I was overwhelmed by the ‘what would have been’ verses the ‘what will be’ for Lydia DanQing. I was a jumble of emotions I didn’t/don’t really know how to process. I was struck by so many things that made me sad. The small rooms, the shear amount of concrete and grey and cold. And the toys. Where were the toys?
(Here is where I stopped writing for a while, because Lydia woke up from her nap and we took her to the park) As we walked to the park I told Lars, “I’m just holding-out hope that the Half-The-Sky organization actually came and worked with Liddy at the orphanage. I would feel much better just knowing that.” After a lovely visit to the park- a long sprawling park, with ponds and paddle-boats and carnival rides we returned to the hotel.)
We got back to the hotel, reviewed some paperwork with the CCAI reps and then Jesus gave us a gift.

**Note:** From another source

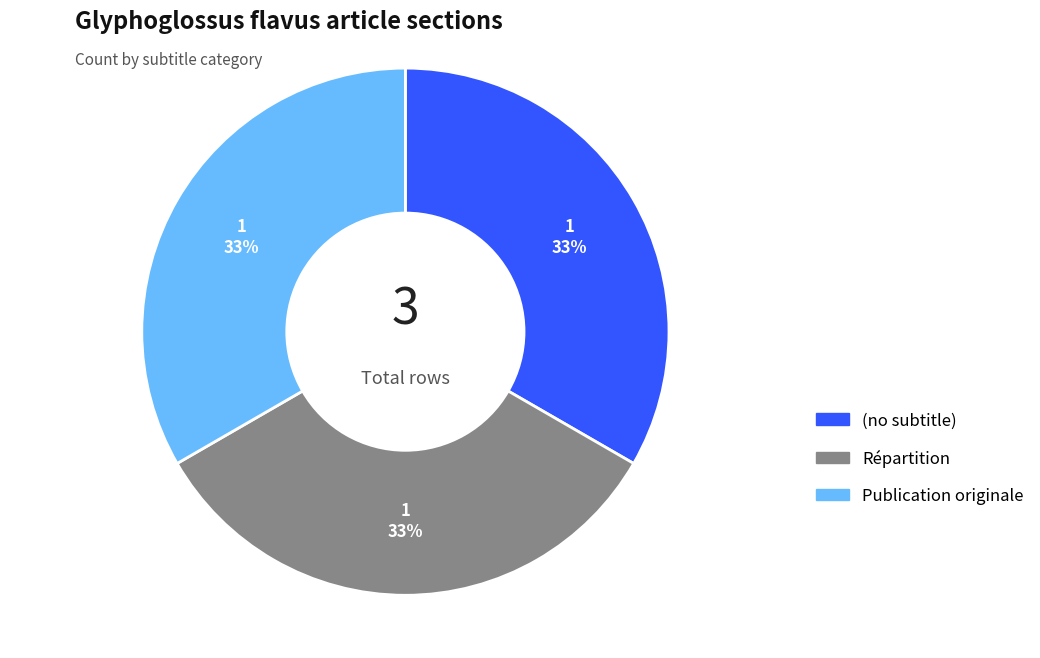

Do (no subtitle) and Publication originale together represent more than half of the pie?

Yes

Our rep Rita gave Lars a packet. The packet read, “Half the Sky Foundation: Child’s Memory Book” starting 7-9-2012. And there it was. Lydia’s history in pictures and development reports. Everything. Jesus is so kind, so gracious and loving to soothe my mothers heart with this gift. There were footprints and reports listed for every ten days. Pictures of her learning to sit up, to crawl, playing with TOYS, walking outside, holding flowers, playing with friends. I am overcome with all that we now know, or rather, all that we will know, because the entire report is in Chinese. But, the moment I get home I will find my one Chinese friend and see if she can translate it for me. I may need to pay her… it’s long. 🙂 What gift for Lydia to have that memory book, some of the missing pieces to her history. And what a joy to think of sharing it with her when she begins to ask questions in a few years.

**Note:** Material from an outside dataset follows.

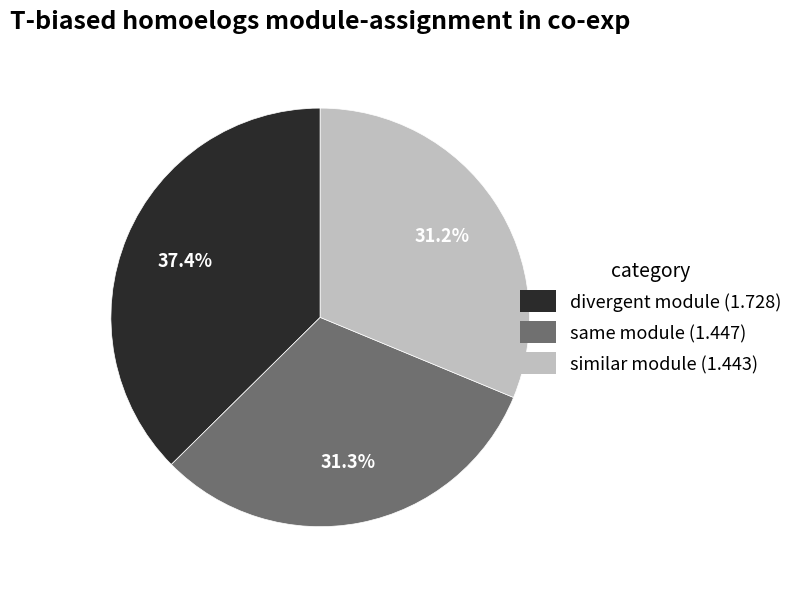

Count the number of slices in the pie.

3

As Lars and I sat on the bed looking at the pictures together we experienced a strange combination of emotions. We were elated and then grieved all at the same time. Lars noted that we were looking at all that we have missed. We didn’t get to see her learn to crawl. We don’t know her first word. We were not there to hold her tiny hands as she learned to walk. But we rest in the peace that someone was. Nannies and the woman in the pictures with her. Someone was there to clap for her when she took her first steps, to say good job when she mastered a new skill. Someone cared, and that’s what matters.
So it was indeed an overwhelming day. And I remain sad for the environment Lydia was in, for the amount of concrete and lack of stimuli, but here are some things I am thankful for. I am thankful that Lydia was well cared for- that there were many nannies at the Xinyang Orphanage. I am thankful there seemed to be adequate food, Lydia’s thighs are a testament to that. And with our afternoon gift of Lydia’s Memory Book, we are ever so thankful to know that Lydia had a good amount of intentional nurture from trained care-givers.
And now she is ours. Ours to teach and encourage and watch grow. We get to be her cheerleaders, her encouragers, her safe-haven. And so much more. We get to tell her we love her, to hold her when she cries, to delight in her laughter, to introduce her to Jesus. She is ours. What gift, what blessing, what grace.